EXCERPT
┄┄┄┄┄┄┄┄┄┄

We conducted additional analyses of the NESDA/NTR GWAS dataset that were specified a priori but which should be considered exploratory.
(a) The network of proteins with which PCLO interacts in its role at the presynaptic cytoskeletal matrix is relatively well-characterized, and we reasoned that genes encoding these proteins might harbor risk or protective variants. We assessed this hypothesis by testing for association conditioning on the PCLO nsSNP rs2522833 (i.e., investigating whether controlling statistically for the effect of rs2522833 increases the salience of other SNP associations), assessing the minimum p-value per gene, and then comparing this list to a list of 54 genes that make proteins that interact with PCLO. This analysis did not reveal any SNPs or genes whose significance was markedly lower than without including rs2522833 in the logistic regression model. Moreover, no known PCLO interacting protein was notable on this list.
(b) We imputed genotypes for 2,037,829 autosomal SNPs using MACH with reference to HapMap CEU genotypes. The resulting lambda was 1.048, and the minimum p-value was 1.21×10−7. As noted above, 22 of the 25 most significant imputed associations were in the PCLO region. Investigation of SNP clustering that accounted for LD yielded results similar to those shown in Table 3.
(c) We assembled a list of 103 candidate genes that had been studied for association with MDD in the literature (81). Nineteen of these genes had no SNPs within its transcript and another 9 genes had inadequate coverage (>1 SNP/15 kb; Supplemental Table 17). Of the remaining 75 genes, only NOS1 (neuronal nitric oxide synthase, p=0.0006) had p<0.001. However, NOS1 (as with most genes in Supplemental Table 16) is quite large and chance is a prominent potential influence on these results.
(d) We compared the GWAS association results to a meta-analysis of gene expression data from 12 studies of post-mortem brain tissue in MDD cases compared with controls (10 frontal cortex and 2 cerebellum studies). These data are available via the Stanley Foundation (http://www.stanleygenomic.org). There were five genes with GWAS p<0.05 (all had gene expression changes significant at p 0.0004 – 0.007). The genes were: SGCG (sarcoglycan), CALD1 (caldesmon 1), EEF1A1 (eukaryotic translation elongation factor 1 alpha 1), CFLAR (CASP8 and FADD-like apoptosis regulator), and TP73L (tumor protein p73-like). There is no overlap of this list with the PCLO interactors or MDD candidate genes from the literature.

┄┄┄┄┄┄┄┄┄┄

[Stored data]
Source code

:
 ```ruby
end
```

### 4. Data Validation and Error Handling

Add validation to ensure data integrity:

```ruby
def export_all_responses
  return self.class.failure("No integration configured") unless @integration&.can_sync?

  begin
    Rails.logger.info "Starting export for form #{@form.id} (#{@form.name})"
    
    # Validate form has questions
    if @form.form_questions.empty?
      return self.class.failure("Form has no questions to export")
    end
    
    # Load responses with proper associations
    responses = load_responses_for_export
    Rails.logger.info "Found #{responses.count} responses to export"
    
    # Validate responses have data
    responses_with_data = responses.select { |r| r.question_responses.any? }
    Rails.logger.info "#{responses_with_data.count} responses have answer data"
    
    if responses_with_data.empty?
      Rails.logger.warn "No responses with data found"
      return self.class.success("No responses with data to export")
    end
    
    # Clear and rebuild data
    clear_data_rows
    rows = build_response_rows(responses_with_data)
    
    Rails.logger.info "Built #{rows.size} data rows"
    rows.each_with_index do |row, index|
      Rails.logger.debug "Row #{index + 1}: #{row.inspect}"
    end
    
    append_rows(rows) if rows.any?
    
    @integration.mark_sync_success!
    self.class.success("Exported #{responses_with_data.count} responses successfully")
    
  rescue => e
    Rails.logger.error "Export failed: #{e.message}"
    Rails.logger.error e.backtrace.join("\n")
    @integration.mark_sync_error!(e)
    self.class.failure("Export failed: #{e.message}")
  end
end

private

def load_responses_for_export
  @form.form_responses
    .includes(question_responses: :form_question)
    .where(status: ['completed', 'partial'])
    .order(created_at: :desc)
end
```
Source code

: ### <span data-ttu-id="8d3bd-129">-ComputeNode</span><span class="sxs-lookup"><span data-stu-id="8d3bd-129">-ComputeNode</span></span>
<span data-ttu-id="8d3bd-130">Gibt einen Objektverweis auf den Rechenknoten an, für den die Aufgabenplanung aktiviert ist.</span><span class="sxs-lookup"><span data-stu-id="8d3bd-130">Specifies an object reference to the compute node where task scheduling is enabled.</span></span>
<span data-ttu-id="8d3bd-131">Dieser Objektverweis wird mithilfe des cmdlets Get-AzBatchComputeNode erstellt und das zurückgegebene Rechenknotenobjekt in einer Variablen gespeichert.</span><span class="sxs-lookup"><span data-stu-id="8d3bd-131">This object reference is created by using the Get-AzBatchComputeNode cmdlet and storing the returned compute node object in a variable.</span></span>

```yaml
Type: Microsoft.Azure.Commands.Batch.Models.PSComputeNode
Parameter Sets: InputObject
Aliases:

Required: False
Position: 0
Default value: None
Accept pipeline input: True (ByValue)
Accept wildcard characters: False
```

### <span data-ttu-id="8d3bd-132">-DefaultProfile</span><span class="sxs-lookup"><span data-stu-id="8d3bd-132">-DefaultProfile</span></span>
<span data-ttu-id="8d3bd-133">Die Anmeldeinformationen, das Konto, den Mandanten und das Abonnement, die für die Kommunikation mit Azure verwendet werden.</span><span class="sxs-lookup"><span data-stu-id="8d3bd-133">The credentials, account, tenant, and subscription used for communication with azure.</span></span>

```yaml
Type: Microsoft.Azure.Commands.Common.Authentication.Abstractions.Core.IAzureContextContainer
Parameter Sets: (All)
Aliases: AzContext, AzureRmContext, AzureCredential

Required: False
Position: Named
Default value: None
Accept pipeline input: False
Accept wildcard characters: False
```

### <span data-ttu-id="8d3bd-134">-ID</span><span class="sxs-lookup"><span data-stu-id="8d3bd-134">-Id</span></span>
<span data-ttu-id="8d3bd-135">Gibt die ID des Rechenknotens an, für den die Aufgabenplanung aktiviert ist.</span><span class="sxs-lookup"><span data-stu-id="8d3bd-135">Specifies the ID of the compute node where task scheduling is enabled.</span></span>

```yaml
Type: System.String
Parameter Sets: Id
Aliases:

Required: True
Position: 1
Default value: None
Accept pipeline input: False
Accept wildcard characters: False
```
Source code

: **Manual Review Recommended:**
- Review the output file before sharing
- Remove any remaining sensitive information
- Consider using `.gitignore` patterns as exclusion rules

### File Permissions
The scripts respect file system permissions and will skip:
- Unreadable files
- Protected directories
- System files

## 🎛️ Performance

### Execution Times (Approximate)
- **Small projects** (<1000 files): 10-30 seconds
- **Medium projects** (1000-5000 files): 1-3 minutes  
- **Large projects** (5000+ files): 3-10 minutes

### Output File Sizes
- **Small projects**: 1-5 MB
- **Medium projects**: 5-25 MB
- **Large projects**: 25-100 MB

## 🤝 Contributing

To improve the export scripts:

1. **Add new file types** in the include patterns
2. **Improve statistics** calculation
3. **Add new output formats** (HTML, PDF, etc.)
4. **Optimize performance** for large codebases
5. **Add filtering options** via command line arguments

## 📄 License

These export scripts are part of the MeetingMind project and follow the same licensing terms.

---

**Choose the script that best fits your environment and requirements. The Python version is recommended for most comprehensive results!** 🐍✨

┄┄┄┄┄┄┄┄┄┄

TASKS TO COMPLETE
1 - In the GWAS excerpt, which genes had GWAS p<0.05 in the comparison with the post-mortem brain gene expression meta-analysis?
2 - According to the GWAS excerpt, why should the NOS1 result among the literature candidate genes be viewed with caution?

SOLUTIONS FOR EACH TASK
1 - SGCG (sarcoglycan), CALD1 (caldesmon 1), EEF1A1 (eukaryotic translation elongation factor 1 alpha 1), CFLAR (CASP8 and FADD-like apoptosis regulator), and TP73L (tumor protein p73-like).

2 - NOS1 is quite large, like most genes in Supplemental Table 16. So chance is a prominent potential influence on its p=0.0006 result.